• _Brief_
From the material below, list every line containing "linejoin".

• _Exercise data_
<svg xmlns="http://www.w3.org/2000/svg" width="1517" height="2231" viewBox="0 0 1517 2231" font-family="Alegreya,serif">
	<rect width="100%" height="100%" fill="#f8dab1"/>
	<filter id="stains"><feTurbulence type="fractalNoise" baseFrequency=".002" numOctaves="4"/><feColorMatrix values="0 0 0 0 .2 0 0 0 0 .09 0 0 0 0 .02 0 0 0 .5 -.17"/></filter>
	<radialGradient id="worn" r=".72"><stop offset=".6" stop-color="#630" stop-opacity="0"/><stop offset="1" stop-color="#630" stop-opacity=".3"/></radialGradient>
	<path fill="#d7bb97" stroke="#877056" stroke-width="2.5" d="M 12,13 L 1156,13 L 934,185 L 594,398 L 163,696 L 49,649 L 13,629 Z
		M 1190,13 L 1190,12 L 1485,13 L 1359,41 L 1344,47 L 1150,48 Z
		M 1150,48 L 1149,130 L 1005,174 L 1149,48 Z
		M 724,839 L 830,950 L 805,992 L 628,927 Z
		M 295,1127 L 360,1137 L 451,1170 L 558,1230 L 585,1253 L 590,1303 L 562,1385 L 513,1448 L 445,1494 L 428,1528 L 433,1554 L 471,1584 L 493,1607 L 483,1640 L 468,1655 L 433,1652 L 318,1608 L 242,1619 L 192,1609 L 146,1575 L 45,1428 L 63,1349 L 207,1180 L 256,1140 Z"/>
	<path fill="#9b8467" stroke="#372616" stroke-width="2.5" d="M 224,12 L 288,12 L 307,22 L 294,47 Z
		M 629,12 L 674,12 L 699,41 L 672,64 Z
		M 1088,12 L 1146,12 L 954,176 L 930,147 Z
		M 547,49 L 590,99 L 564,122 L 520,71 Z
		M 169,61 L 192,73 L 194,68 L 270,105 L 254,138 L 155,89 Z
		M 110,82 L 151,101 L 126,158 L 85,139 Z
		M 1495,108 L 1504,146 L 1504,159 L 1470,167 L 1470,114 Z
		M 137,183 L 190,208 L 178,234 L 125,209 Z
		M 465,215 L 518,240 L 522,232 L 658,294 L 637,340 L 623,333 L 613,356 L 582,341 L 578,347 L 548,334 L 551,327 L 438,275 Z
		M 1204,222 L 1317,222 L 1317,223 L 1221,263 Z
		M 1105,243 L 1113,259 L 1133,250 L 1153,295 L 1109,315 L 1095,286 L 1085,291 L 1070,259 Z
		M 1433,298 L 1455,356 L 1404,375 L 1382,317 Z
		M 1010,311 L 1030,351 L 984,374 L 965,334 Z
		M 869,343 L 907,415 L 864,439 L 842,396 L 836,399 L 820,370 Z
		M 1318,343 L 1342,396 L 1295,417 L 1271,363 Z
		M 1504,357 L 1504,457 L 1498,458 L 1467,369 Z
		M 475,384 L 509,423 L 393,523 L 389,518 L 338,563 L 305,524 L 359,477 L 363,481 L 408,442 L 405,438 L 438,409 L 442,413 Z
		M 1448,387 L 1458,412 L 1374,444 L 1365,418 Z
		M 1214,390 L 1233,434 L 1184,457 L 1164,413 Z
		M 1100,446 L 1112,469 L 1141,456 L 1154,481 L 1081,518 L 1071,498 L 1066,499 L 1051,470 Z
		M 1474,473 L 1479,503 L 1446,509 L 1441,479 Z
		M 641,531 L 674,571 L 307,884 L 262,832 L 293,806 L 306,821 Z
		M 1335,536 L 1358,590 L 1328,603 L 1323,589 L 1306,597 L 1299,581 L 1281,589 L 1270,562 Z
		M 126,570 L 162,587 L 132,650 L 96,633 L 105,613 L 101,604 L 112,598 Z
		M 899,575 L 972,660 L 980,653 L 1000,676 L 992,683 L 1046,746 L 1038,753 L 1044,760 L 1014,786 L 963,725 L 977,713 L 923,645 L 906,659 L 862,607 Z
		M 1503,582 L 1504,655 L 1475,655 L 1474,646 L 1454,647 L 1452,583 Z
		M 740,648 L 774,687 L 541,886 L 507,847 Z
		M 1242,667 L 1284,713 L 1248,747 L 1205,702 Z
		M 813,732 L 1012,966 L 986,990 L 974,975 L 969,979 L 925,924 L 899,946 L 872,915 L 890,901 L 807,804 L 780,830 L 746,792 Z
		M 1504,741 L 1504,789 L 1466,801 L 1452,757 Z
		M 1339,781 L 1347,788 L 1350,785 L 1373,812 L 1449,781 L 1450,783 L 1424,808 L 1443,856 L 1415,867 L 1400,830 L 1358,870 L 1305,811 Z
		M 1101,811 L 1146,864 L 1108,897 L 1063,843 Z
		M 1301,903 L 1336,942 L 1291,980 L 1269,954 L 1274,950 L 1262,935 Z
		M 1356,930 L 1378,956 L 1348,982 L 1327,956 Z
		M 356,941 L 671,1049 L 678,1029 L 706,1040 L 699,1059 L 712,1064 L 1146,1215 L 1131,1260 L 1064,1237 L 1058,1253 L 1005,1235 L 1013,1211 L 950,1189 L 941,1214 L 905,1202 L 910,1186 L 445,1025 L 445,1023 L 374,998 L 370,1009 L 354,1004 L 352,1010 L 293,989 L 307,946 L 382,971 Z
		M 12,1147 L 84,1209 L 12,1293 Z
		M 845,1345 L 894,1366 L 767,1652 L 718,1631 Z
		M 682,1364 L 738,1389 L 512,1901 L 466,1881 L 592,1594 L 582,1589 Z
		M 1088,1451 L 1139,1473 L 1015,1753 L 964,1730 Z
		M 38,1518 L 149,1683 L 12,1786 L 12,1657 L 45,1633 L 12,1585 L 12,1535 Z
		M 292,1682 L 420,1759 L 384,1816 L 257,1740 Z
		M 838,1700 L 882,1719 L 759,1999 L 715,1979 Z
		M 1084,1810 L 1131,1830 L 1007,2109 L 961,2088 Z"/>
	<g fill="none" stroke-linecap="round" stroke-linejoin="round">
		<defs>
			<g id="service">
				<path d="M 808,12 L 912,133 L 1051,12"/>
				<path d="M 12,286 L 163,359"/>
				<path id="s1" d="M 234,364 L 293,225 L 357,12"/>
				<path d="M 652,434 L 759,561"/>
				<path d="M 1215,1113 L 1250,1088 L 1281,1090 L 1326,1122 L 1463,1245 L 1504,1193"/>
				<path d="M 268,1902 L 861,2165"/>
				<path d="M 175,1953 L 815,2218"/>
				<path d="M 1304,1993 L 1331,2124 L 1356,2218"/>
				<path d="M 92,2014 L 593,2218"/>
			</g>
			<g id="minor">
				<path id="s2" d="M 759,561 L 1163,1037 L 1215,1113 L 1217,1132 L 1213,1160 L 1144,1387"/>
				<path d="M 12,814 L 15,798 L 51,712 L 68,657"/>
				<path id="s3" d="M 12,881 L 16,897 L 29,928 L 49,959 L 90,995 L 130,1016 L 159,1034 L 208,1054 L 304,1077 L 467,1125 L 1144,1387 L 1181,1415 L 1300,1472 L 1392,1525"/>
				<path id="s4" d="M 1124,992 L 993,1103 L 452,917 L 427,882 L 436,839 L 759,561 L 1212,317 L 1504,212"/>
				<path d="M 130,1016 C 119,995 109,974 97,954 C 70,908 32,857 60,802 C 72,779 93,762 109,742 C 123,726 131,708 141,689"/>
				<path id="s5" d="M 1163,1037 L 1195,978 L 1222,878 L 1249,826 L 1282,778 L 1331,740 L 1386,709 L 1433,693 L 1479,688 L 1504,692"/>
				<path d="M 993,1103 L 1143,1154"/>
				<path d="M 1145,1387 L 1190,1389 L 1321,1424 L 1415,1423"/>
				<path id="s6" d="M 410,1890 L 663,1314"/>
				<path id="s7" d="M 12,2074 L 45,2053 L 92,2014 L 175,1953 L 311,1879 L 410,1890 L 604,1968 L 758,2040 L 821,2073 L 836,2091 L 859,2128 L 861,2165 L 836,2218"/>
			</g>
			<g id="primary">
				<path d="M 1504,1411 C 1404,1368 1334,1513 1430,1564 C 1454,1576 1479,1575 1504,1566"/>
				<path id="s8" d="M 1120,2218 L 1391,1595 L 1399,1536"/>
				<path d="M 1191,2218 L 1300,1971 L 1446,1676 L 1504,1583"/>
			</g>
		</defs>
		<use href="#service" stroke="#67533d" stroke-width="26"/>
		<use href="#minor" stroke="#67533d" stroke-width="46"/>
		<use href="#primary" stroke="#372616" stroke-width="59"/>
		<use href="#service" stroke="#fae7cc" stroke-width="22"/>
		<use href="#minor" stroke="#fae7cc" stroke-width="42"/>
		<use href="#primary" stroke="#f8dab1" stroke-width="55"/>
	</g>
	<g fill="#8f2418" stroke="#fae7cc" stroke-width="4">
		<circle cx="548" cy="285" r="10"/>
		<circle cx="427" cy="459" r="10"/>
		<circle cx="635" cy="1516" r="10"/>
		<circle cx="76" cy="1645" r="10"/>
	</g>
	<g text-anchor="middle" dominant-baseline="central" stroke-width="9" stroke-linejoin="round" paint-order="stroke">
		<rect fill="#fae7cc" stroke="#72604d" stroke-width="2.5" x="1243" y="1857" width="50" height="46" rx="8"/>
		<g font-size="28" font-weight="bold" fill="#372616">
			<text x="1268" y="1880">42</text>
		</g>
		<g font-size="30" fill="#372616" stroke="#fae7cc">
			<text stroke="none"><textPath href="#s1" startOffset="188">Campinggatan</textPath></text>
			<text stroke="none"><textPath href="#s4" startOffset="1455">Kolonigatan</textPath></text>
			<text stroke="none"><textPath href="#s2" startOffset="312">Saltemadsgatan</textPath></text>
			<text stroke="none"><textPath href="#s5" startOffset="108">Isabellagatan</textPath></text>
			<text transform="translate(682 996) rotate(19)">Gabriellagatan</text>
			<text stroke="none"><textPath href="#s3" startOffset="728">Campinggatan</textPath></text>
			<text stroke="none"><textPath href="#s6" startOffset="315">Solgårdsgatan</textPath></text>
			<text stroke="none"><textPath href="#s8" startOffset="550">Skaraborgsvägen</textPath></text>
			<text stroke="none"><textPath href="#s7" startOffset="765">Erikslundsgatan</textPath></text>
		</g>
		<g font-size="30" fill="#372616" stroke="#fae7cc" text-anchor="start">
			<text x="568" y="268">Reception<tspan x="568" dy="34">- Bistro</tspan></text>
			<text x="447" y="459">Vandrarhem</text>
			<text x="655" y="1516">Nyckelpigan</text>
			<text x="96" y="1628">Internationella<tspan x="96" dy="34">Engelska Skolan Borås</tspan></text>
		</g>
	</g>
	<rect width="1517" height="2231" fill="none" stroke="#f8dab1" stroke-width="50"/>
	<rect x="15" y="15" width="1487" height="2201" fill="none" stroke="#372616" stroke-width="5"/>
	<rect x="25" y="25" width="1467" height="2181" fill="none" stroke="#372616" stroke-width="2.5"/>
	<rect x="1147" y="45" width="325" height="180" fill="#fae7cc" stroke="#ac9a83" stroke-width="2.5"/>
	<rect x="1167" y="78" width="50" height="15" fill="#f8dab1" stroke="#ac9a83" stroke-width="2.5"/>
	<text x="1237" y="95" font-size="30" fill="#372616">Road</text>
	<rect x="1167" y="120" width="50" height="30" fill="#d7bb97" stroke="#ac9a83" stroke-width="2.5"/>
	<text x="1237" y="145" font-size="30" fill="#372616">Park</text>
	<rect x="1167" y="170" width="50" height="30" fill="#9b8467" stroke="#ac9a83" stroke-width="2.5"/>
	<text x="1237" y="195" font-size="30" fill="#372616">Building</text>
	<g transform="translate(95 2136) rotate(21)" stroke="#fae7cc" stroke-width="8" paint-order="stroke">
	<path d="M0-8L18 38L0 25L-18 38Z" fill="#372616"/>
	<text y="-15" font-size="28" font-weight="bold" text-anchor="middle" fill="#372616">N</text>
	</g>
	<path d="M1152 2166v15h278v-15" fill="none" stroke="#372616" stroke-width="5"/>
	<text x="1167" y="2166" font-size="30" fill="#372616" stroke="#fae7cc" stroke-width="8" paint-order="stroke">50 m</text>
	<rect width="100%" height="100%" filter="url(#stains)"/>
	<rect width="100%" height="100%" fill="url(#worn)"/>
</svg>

• _Reply to the exercise_
	<g fill="none" stroke-linecap="round" stroke-linejoin="round">
	<g text-anchor="middle" dominant-baseline="central" stroke-width="9" stroke-linejoin="round" paint-order="stroke">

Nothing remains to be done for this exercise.